▶ _Materials provided_:

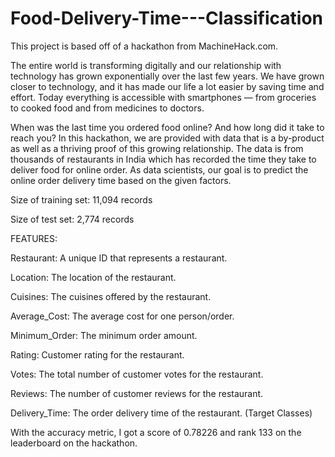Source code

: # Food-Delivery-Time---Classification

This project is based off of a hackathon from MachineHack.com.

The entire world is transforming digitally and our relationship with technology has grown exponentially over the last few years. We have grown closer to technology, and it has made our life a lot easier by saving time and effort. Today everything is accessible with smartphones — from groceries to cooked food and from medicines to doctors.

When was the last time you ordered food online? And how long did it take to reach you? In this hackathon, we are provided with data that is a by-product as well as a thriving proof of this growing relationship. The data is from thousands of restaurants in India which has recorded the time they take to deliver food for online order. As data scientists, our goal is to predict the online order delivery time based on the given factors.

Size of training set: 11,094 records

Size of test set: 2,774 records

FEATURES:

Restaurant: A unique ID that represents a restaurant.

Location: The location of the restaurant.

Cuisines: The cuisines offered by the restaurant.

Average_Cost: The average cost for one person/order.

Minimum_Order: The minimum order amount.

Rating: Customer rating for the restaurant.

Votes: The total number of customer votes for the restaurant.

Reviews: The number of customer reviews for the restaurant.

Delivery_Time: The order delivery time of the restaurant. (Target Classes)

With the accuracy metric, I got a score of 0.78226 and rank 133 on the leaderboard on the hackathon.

▶ _What the task requires_: Nothing but the lines with "number" should be returned, copied from the entries above.

▶ _Result of the task_:
Votes: The total number of customer votes for the restaurant.
Reviews: The number of customer reviews for the restaurant.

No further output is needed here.